Concurrency Level:      1000
Time taken for tests:   69.959 seconds
Complete requests:      1000
Failed requests:        0
Total transferred:      30738000 bytes
HTML transferred:       30557000 bytes
Requests per second:    14.29 [#/sec] (mean)
Time per request:       69959.429 [ms] (mean)
Time per request:       69.959 [ms] (mean, across all concurrent requests)
Transfer rate:          429.07 [Kbytes/sec] received

The other main tweak I've found for Apache is configuring the multi-processing module (MPM). Apache provides three main MPMs: prefork, worker, and event.

I found that DigitalOcean defaults to "prefork" with it's LAMP-stack base server image. After reviewing a lot of information and suggestions online, this seems like a poor choice. I ended up using this StackExchange thread to switch to mpm_event (with php-fpm).

Once I made the switch, I went in to fuss around with the config file— which, for me, was at:

/etc/apache2/mods-enabled/mpm_event.conf

I was hard-pressed to find some dumbed-down documentation for setting these config values; but I used the Apache Benchmark tool as I was adjusting them to get the best RPS score.

So, not great, but at least that's some improvement! I managed to speed it up to ~100 RPS at 5000 requests with 20 concurrent requests.

Nginx and Node

Another factor that could be significantly skewing the above-mentioned Web server stats is the fact that Node uses HTTP by default and is often paired with a reverse proxy in order to securely serve HTTPS. I see a lot of Node devs using Nginx for this purpose. However, there are pure JavaScript alternatives like Redbird.

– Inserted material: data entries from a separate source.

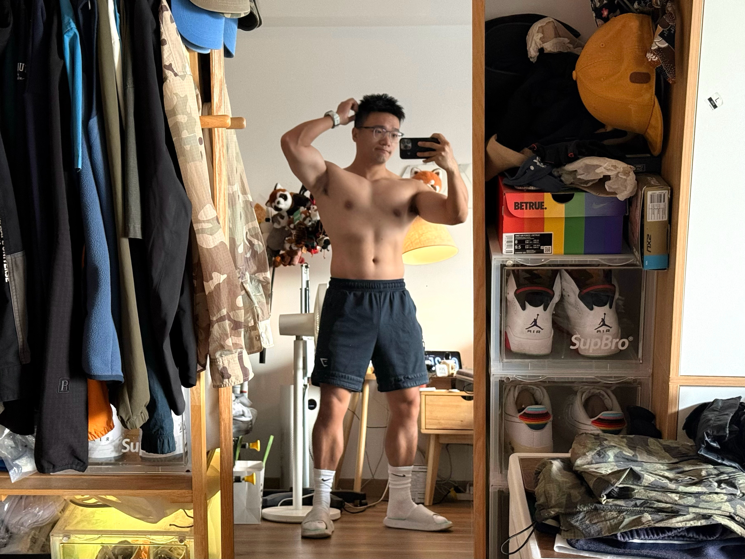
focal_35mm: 26
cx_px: 372
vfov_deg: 53.1
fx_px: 560
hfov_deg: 67.3
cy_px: 280
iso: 125
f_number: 1.5
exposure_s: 1/60
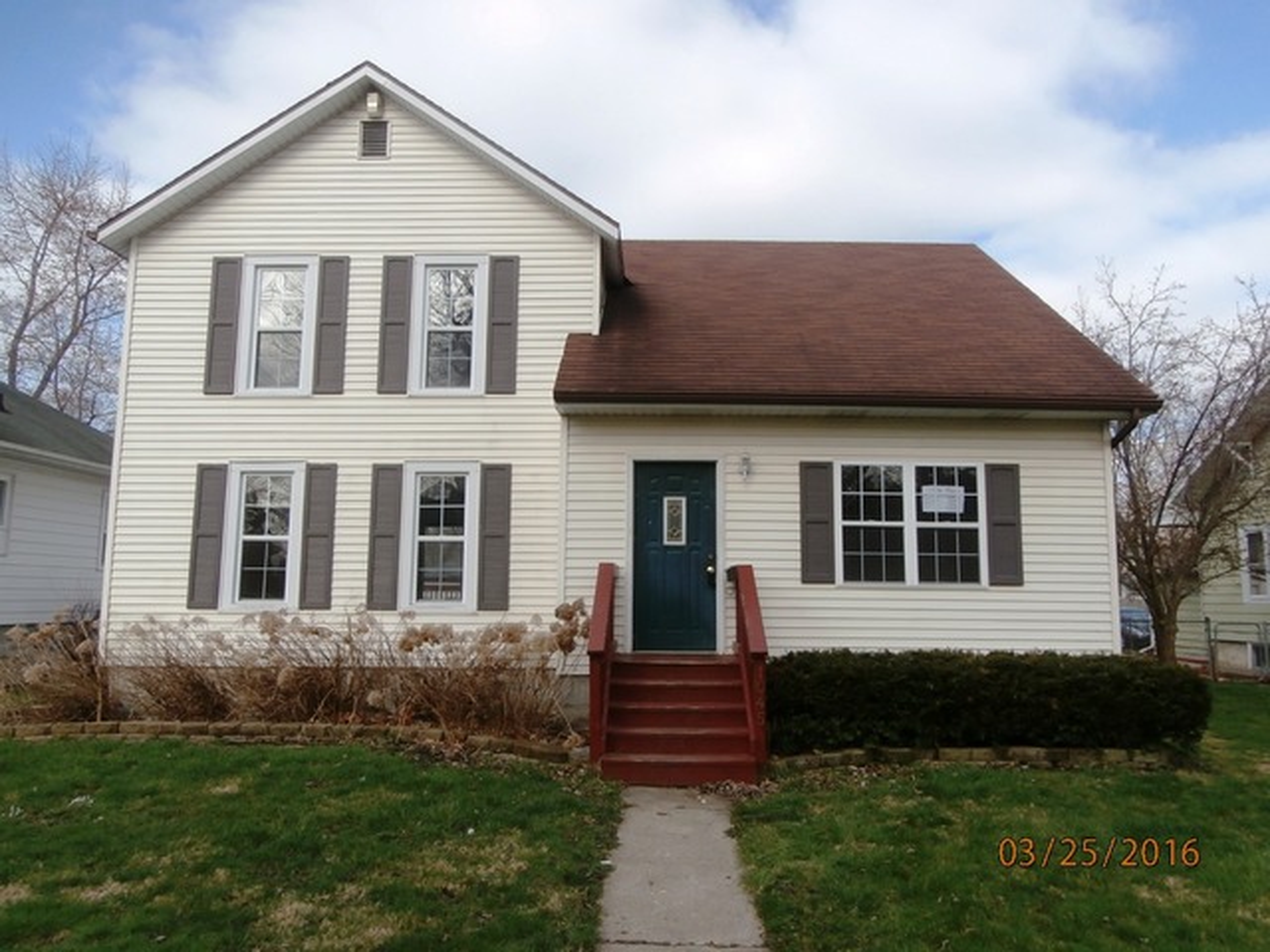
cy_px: 476
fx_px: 881
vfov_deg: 56.8
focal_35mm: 24
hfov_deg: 71.6
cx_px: 635
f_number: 3
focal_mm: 4.2
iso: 100
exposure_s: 1/800
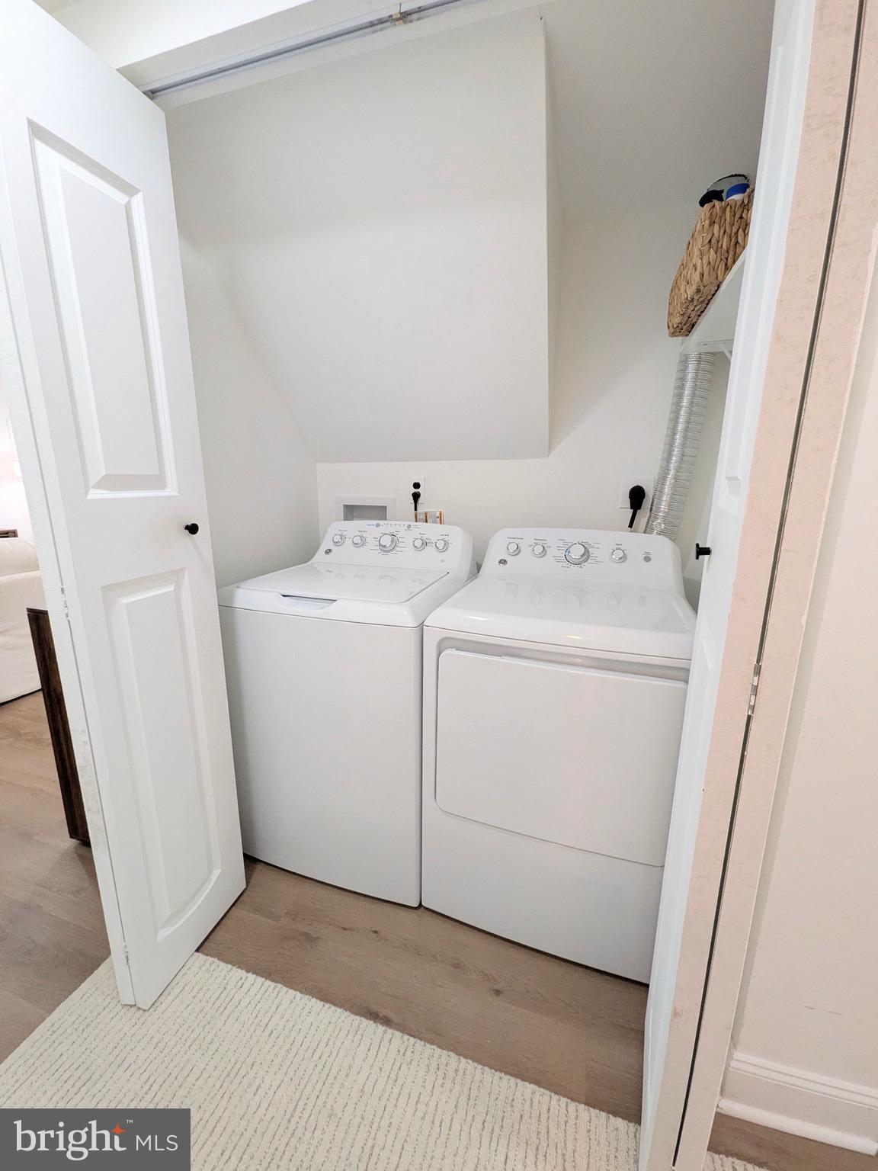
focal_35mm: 14
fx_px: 473
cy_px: 586
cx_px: 439
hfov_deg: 85.7
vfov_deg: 102.1
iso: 254
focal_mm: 1.85
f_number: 2.2
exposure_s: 1/120
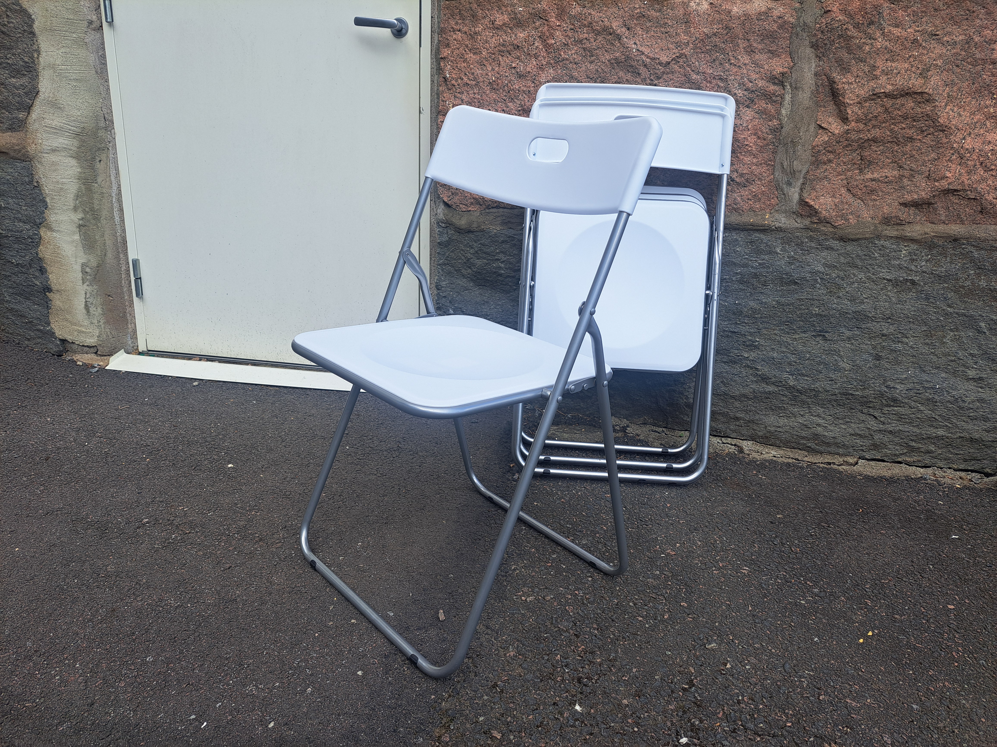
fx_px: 691
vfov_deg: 56.8
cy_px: 374
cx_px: 498
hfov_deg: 71.6
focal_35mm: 24
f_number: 1.8
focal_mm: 5.23
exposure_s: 1/617
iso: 50
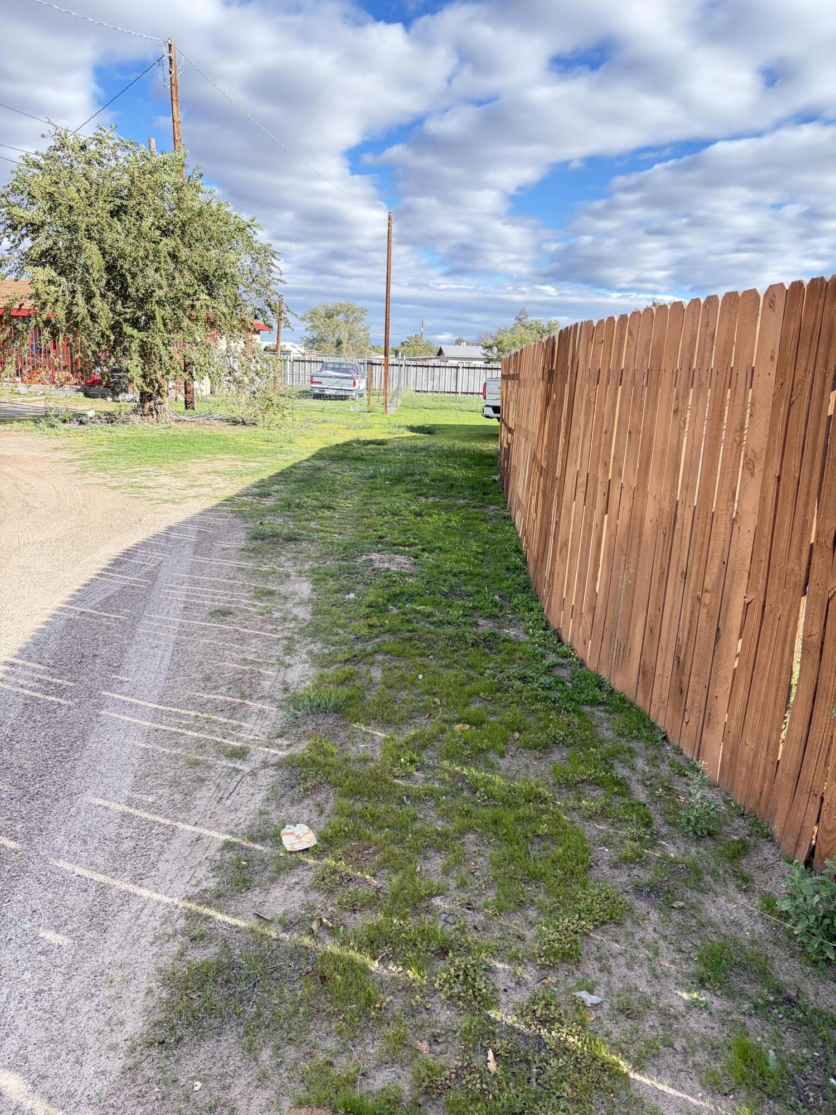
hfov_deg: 53.1
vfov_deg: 67.3
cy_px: 558
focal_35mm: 26
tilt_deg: -10.8
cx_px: 418
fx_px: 837
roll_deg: -2.9
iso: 64
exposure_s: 1/660
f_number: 1.6
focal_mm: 5.96
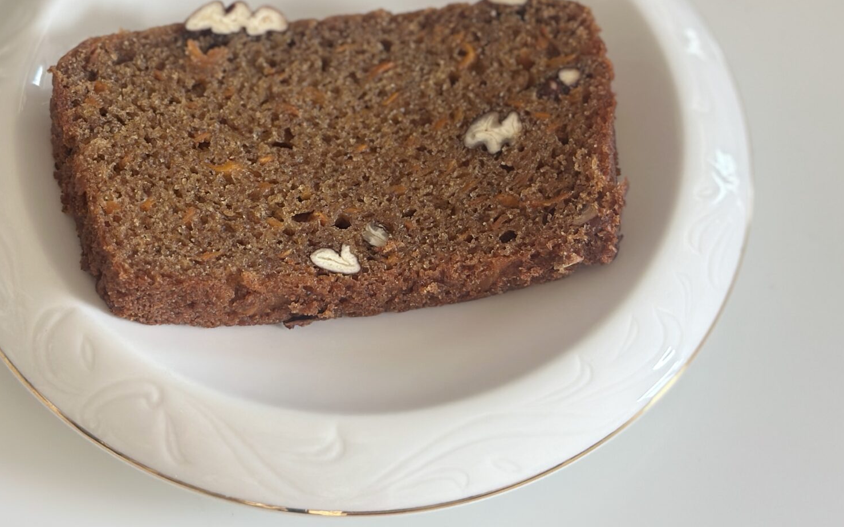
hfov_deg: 23.5
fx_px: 2024
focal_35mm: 88
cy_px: 126
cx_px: 462
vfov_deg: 14.8
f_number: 1.78
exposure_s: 1/150
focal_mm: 6.86
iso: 80
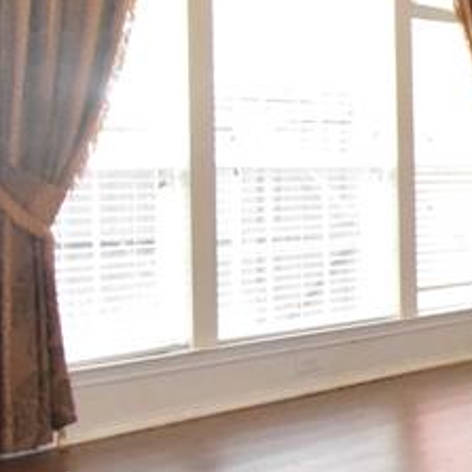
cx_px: 961
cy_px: 110
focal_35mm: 76
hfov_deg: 16.7
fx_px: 1172
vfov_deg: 22.5
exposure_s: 1/60
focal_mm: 13
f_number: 8
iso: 5000
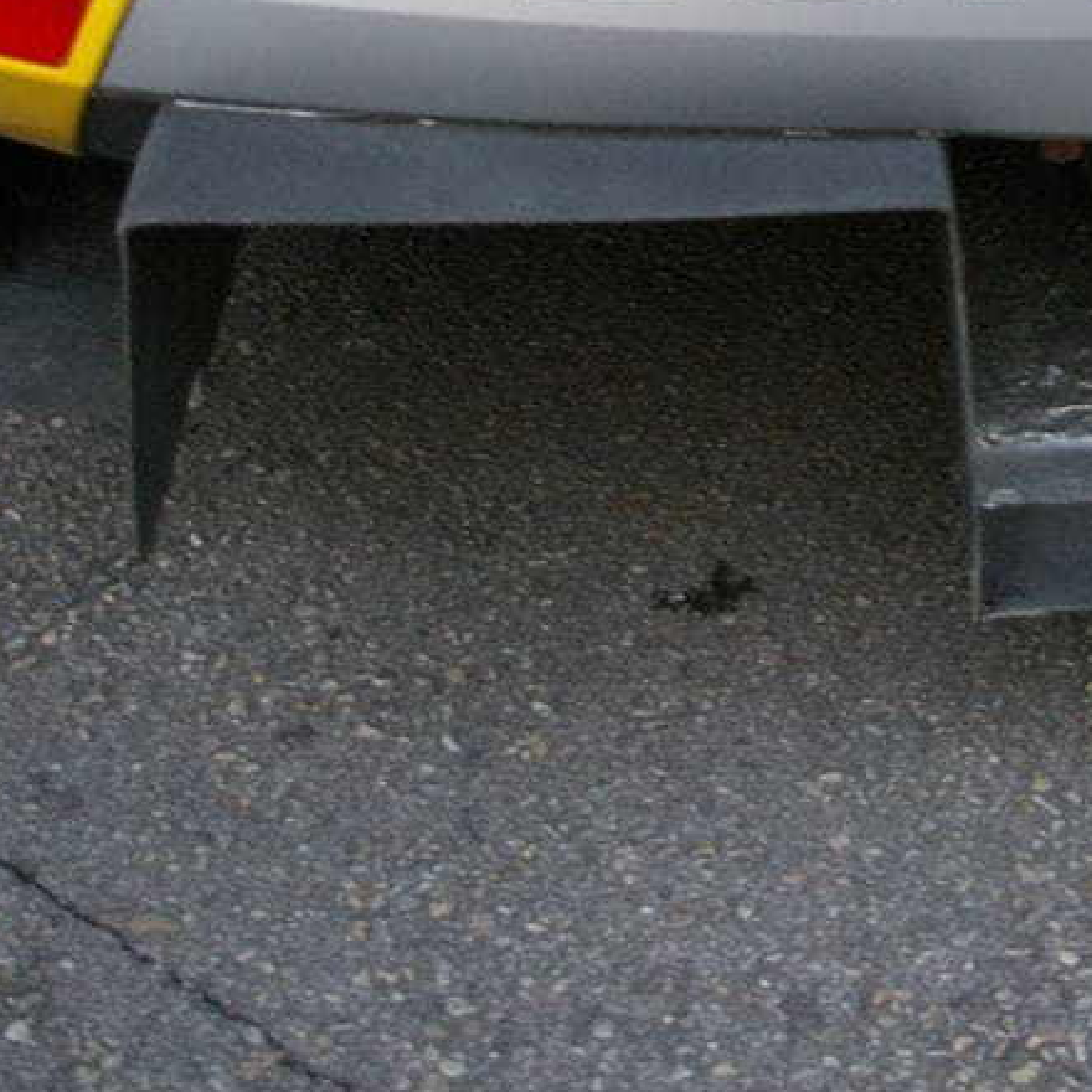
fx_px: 3176
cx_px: 1323
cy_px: 110
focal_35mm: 89
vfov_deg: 19.2
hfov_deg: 18.5
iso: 800
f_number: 4
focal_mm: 24
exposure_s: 1/45
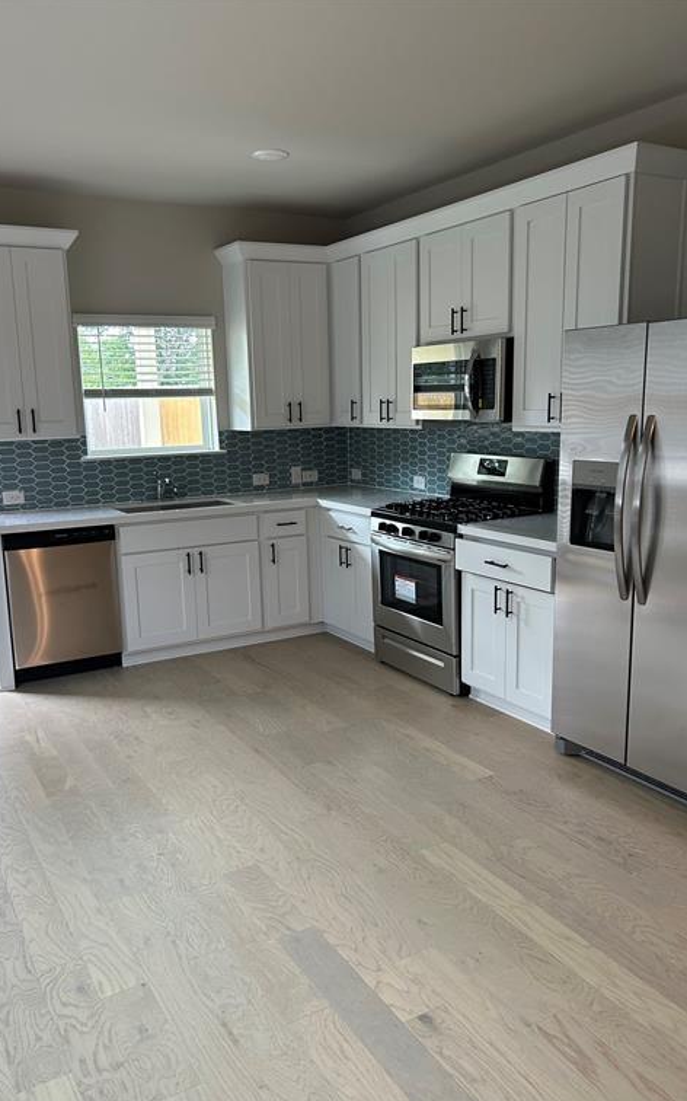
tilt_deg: -9.5
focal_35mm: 28
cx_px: 316
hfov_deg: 44.5
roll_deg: +2.5
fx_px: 839
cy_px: 556
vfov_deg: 66.5
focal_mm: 5.7
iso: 100
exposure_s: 1/120
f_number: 1.5
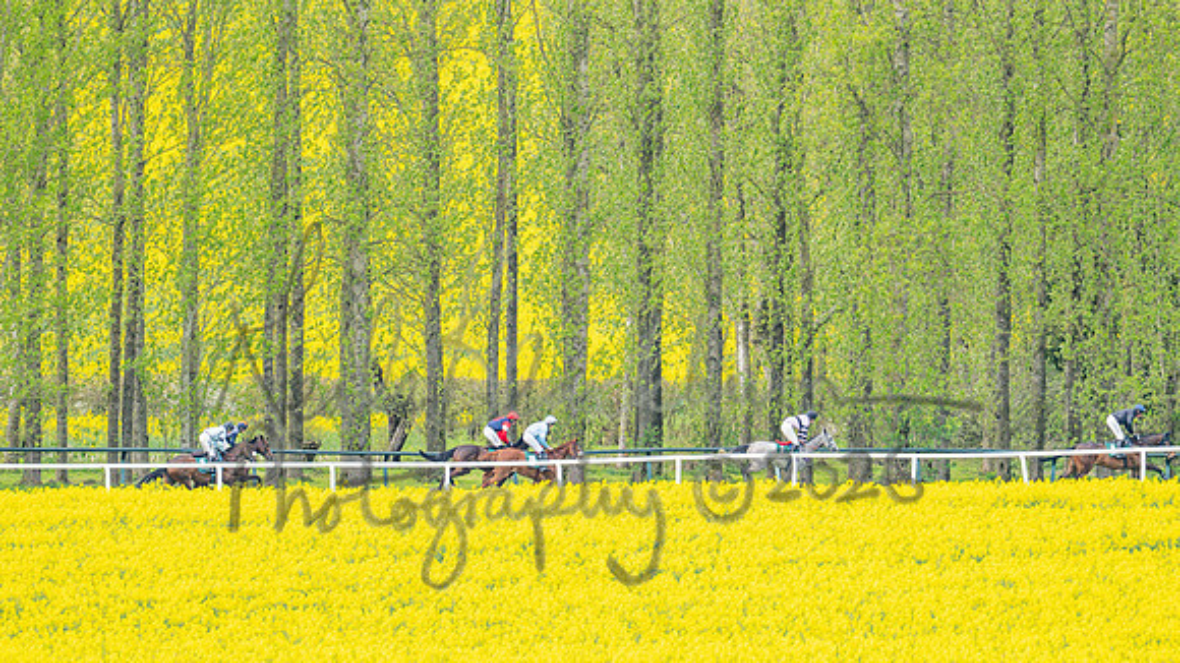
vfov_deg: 1.8
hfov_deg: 3.2
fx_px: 20994
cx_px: 553
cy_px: 269
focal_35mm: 671
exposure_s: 1/1000
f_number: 4.5
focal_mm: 400
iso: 400
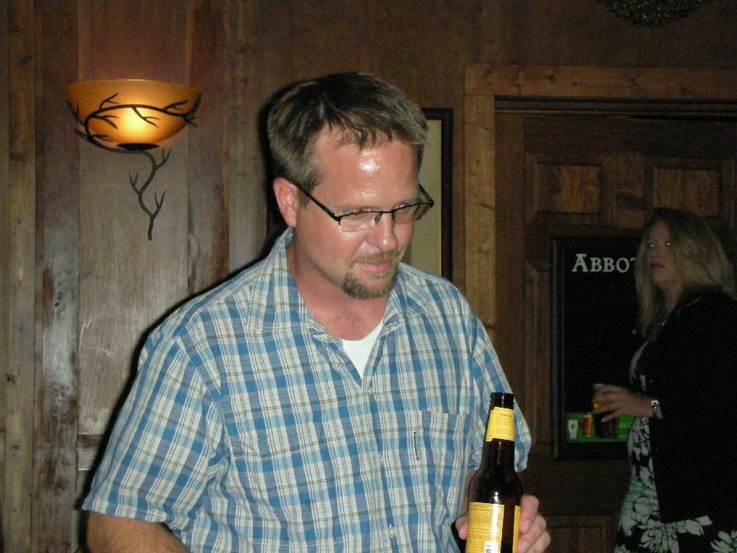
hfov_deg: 22.8
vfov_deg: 17.2
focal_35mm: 86
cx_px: 368
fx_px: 1831
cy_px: 276
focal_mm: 14.3
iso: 504
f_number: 4.5
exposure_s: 1/120
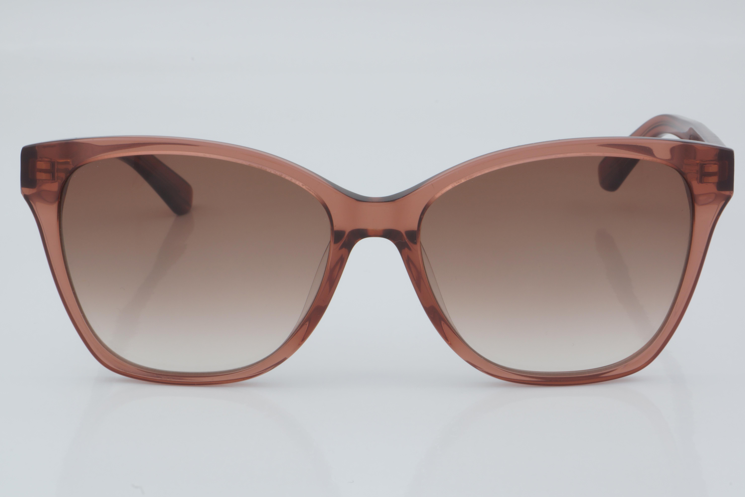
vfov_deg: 16.6
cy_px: 248
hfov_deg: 24.6
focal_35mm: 82
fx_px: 1707
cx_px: 372
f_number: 32
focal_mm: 55
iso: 100
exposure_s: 1/4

The table above shows some results from an official Nginx performance test. It shows the requests per second (RPS) on an NGINX server with up to 100KB per request.

Out of the box, Nginx produces some incredible RPS speeds. Another lesson this demonstrates is that the best solution to preventing server overload is always keeping your requests to a minimum. The falloff from 0KB-100KB is an astronomical 110,000+ requests.

I'm sure anyone reading this must be loving the hypocrisy since this page alone has something like 40+ requests, equaling about 500KB of data. Do I really need comments on every page? Extraneous .svg's and .gif's... ? No. But I must have some kind of compulsion disorder, because I really can't stop myself.

If you're looking for a similar tool to Apache Benchmark, I found a post on yld.io/blog that walks through using wrk2— another load-testing application written in C.

Conclusion

This is honestly a whole new world to me as someone who's started off mainly doing front-end and other surface-level programming. I'm stoked to be learning about the different tools for load-testing and ways to avoid having the server shit the bed. If you think I'm way out of my league and I have no idea what I'm talking about, you win the prize.

This was all I could come up with right now, but I'll definitely be doing more research and (slowly) trying to figure out how to keep my posts soaked in rich media. Let me know if you have any tips or experience that's useful to people dipping their toes in sysadmin and devops!